* WORK TO BE COMPLETED
Reproduce exactly, and only, the lines below from the one containing "John J. DeBoy" through the one containing "Georgia Kazakis*".

* EXERCISE DATA
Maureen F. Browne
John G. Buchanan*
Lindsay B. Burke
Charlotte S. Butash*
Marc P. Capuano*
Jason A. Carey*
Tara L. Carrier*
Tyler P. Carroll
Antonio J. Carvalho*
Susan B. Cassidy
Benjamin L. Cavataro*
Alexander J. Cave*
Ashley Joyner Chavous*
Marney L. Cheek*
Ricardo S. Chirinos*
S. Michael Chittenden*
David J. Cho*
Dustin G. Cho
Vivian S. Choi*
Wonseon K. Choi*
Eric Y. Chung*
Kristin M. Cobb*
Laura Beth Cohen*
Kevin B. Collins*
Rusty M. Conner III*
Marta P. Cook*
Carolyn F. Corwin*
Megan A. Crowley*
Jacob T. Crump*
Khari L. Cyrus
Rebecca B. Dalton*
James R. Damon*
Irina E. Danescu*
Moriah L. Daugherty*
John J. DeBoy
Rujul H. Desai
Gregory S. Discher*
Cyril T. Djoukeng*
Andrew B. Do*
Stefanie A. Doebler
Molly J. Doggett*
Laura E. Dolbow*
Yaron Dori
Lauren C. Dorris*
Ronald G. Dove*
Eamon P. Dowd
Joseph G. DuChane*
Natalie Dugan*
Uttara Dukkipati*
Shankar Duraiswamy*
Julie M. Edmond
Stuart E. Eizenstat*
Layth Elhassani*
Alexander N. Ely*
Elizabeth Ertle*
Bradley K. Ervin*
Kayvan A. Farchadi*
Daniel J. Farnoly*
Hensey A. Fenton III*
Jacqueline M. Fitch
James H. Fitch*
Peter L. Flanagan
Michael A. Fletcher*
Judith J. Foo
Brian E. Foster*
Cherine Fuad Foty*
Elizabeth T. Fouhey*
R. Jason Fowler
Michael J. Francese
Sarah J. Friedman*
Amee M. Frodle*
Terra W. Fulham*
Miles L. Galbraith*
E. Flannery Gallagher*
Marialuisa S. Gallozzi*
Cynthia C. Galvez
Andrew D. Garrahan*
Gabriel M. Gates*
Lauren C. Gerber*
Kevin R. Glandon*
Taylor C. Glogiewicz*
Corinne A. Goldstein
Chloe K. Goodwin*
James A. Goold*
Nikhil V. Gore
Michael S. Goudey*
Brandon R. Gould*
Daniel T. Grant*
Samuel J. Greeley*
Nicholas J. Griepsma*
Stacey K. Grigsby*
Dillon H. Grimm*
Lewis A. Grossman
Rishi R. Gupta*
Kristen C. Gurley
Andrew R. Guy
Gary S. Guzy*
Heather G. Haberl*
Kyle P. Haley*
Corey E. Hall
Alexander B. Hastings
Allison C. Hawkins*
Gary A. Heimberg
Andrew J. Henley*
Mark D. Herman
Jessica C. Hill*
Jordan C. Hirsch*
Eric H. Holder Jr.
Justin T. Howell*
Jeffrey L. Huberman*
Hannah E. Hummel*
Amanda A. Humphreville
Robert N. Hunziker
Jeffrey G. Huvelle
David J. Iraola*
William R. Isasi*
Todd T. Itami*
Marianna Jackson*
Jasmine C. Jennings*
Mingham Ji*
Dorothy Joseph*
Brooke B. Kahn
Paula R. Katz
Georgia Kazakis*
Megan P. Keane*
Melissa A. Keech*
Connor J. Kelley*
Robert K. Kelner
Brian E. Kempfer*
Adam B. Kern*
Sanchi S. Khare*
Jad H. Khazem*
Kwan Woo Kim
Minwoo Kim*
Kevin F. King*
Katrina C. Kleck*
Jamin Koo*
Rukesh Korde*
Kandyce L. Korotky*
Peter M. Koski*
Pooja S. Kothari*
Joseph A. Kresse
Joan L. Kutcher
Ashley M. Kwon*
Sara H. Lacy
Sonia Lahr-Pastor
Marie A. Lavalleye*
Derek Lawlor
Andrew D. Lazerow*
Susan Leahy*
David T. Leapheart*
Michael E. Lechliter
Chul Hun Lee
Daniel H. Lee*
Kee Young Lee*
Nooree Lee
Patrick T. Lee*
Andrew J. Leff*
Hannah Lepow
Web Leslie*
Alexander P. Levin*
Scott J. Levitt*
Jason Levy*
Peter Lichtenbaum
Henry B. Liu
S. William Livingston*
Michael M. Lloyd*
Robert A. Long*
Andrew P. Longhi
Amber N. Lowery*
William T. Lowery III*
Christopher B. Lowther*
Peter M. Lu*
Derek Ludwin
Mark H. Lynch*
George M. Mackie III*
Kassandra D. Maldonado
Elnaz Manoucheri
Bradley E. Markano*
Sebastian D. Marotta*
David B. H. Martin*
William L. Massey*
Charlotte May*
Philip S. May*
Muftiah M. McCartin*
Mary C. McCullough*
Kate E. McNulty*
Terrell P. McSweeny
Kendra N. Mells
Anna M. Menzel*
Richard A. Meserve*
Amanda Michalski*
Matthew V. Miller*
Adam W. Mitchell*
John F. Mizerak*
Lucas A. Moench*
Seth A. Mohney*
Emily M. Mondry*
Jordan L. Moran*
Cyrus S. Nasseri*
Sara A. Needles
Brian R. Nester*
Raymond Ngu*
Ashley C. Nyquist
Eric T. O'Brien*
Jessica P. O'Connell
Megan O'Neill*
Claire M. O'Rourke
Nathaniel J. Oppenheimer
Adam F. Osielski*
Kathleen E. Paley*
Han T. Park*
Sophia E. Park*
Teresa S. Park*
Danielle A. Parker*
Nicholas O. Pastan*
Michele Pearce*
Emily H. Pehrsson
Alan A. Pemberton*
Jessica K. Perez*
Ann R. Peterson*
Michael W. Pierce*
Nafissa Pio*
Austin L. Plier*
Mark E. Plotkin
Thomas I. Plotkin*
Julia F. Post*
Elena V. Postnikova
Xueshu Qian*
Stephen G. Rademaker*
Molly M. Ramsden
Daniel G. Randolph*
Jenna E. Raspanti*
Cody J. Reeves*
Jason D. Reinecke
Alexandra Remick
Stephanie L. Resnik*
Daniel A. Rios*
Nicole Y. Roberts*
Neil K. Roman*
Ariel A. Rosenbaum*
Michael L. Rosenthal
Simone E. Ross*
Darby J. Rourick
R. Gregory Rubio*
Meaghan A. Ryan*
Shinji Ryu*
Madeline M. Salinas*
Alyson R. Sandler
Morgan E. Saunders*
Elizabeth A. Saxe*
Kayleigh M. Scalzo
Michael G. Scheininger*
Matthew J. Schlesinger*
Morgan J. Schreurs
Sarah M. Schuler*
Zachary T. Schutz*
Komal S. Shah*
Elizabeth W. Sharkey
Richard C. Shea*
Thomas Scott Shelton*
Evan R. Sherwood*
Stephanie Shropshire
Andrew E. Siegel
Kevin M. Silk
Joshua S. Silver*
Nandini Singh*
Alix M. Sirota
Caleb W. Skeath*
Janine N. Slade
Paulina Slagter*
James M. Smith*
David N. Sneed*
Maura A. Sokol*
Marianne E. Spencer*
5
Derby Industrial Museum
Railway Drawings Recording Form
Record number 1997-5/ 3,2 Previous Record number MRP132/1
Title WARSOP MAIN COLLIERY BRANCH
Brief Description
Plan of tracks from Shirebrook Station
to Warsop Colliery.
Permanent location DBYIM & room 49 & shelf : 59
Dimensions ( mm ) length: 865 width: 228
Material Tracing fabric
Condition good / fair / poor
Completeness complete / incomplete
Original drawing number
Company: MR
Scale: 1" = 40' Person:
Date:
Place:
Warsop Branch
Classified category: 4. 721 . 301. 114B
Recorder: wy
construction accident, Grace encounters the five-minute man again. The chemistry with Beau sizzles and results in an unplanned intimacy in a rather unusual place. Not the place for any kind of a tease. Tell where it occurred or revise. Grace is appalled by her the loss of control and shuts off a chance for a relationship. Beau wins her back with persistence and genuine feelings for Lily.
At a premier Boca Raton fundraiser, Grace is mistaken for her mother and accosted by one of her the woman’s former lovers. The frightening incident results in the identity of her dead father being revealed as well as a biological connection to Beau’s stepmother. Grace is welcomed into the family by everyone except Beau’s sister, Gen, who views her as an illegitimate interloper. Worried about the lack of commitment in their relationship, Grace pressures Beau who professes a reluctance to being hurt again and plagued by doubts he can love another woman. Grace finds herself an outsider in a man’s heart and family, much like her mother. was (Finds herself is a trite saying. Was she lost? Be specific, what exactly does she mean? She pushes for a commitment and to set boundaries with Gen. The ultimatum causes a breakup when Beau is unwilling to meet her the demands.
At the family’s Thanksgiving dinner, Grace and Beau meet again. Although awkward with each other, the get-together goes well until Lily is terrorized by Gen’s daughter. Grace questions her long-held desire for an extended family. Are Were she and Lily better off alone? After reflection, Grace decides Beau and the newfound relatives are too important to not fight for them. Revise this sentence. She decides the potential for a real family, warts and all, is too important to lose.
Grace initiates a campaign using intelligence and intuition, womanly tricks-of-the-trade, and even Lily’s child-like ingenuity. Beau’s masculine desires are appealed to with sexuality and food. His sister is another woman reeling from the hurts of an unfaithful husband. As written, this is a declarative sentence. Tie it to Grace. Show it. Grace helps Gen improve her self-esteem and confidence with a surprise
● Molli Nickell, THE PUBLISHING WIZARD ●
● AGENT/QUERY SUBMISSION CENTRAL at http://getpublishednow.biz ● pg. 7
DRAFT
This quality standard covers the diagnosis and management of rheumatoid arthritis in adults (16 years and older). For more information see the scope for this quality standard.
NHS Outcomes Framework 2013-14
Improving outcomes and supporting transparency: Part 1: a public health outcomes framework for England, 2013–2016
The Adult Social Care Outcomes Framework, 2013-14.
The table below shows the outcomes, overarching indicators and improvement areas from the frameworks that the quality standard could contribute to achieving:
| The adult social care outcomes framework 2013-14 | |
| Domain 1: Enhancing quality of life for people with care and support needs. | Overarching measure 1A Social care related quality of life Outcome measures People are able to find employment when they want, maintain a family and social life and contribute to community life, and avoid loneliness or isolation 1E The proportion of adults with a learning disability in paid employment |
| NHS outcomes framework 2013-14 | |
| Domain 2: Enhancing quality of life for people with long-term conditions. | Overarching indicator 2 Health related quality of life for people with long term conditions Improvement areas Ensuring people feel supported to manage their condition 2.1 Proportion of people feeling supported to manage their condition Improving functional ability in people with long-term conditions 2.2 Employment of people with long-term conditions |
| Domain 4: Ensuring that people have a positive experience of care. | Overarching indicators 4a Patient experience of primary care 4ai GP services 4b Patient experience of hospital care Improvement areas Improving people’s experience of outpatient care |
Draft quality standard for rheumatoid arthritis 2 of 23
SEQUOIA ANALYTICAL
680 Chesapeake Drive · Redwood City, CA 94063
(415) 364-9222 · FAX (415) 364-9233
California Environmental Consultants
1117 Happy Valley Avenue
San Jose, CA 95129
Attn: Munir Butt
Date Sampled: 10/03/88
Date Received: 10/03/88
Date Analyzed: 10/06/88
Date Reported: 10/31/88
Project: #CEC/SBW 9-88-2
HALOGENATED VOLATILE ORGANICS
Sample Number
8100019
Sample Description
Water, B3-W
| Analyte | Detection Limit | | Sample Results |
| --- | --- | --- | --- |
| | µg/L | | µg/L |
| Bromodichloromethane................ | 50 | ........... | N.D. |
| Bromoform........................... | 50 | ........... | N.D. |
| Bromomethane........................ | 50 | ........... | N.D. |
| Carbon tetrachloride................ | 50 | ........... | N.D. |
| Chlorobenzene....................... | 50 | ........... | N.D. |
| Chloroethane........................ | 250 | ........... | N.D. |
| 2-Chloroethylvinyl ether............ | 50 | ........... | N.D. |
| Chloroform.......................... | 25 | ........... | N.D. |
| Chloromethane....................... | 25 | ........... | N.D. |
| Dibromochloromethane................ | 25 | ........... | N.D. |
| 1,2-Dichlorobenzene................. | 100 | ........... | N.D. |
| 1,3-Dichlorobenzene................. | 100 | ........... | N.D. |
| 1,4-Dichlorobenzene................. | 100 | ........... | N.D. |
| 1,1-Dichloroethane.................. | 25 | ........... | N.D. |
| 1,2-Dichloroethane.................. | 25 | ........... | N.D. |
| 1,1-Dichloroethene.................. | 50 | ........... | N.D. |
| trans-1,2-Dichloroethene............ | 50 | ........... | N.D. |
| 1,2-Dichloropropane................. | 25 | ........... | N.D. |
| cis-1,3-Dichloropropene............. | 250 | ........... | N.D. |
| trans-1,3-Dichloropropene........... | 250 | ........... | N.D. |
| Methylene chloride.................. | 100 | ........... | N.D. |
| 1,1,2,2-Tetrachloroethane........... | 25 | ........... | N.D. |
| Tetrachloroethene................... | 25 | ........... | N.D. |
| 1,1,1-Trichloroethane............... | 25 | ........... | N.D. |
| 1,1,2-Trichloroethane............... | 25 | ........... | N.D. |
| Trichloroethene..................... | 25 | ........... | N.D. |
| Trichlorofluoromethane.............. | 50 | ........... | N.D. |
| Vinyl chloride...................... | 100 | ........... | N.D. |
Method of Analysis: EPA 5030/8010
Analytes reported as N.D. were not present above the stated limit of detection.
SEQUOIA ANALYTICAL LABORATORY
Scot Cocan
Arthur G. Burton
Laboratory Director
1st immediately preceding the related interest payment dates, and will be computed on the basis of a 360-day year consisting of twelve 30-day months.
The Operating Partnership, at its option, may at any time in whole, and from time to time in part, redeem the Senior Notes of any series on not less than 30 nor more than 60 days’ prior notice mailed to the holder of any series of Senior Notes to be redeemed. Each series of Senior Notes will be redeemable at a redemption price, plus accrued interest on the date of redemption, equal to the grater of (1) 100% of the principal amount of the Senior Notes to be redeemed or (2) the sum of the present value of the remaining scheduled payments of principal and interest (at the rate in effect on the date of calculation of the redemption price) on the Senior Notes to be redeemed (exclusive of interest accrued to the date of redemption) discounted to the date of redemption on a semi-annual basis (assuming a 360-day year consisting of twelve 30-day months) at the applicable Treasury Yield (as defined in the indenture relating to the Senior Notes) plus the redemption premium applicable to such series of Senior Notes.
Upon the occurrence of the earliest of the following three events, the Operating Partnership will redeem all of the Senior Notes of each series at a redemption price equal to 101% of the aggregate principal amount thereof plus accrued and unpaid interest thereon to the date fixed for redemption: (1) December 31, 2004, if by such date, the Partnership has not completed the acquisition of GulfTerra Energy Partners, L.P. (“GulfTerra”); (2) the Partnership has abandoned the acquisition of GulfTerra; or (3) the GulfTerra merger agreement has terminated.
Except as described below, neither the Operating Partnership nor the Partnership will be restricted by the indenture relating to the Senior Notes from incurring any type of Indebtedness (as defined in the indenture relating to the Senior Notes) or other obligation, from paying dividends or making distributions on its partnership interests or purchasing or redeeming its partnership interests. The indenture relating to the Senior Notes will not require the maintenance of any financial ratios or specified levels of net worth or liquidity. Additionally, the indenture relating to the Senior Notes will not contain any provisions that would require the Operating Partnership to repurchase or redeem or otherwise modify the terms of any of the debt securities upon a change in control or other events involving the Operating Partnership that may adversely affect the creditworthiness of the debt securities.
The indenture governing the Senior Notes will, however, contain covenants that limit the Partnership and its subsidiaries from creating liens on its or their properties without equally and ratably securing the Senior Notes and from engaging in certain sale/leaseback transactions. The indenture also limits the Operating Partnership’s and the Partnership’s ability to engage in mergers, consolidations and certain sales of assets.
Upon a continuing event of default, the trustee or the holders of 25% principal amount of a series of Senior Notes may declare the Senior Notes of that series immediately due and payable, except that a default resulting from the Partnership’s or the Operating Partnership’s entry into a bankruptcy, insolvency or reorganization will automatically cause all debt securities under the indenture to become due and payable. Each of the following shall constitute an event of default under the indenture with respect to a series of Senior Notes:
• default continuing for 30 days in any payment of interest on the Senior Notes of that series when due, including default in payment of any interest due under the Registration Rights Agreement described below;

* WRITTEN ANSWER
John J. DeBoy
Rujul H. Desai
Gregory S. Discher*
Cyril T. Djoukeng*
Andrew B. Do*
Stefanie A. Doebler
Molly J. Doggett*
Laura E. Dolbow*
Yaron Dori
Lauren C. Dorris*
Ronald G. Dove*
Eamon P. Dowd
Joseph G. DuChane*
Natalie Dugan*
Uttara Dukkipati*
Shankar Duraiswamy*
Julie M. Edmond
Stuart E. Eizenstat*
Layth Elhassani*
Alexander N. Ely*
Elizabeth Ertle*
Bradley K. Ervin*
Kayvan A. Farchadi*
Daniel J. Farnoly*
Hensey A. Fenton III*
Jacqueline M. Fitch
James H. Fitch*
Peter L. Flanagan
Michael A. Fletcher*
Judith J. Foo
Brian E. Foster*
Cherine Fuad Foty*
Elizabeth T. Fouhey*
R. Jason Fowler
Michael J. Francese
Sarah J. Friedman*
Amee M. Frodle*
Terra W. Fulham*
Miles L. Galbraith*
E. Flannery Gallagher*
Marialuisa S. Gallozzi*
Cynthia C. Galvez
Andrew D. Garrahan*
Gabriel M. Gates*
Lauren C. Gerber*
Kevin R. Glandon*
Taylor C. Glogiewicz*
Corinne A. Goldstein
Chloe K. Goodwin*
James A. Goold*
Nikhil V. Gore
Michael S. Goudey*
Brandon R. Gould*
Daniel T. Grant*
Samuel J. Greeley*
Nicholas J. Griepsma*
Stacey K. Grigsby*
Dillon H. Grimm*
Lewis A. Grossman
Rishi R. Gupta*
Kristen C. Gurley
Andrew R. Guy
Gary S. Guzy*
Heather G. Haberl*
Kyle P. Haley*
Corey E. Hall
Alexander B. Hastings
Allison C. Hawkins*
Gary A. Heimberg
Andrew J. Henley*
Mark D. Herman
Jessica C. Hill*
Jordan C. Hirsch*
Eric H. Holder Jr.
Justin T. Howell*
Jeffrey L. Huberman*
Hannah E. Hummel*
Amanda A. Humphreville
Robert N. Hunziker
Jeffrey G. Huvelle
David J. Iraola*
William R. Isasi*
Todd T. Itami*
Marianna Jackson*
Jasmine C. Jennings*
Mingham Ji*
Dorothy Joseph*
Brooke B. Kahn
Paula R. Katz
Georgia Kazakis*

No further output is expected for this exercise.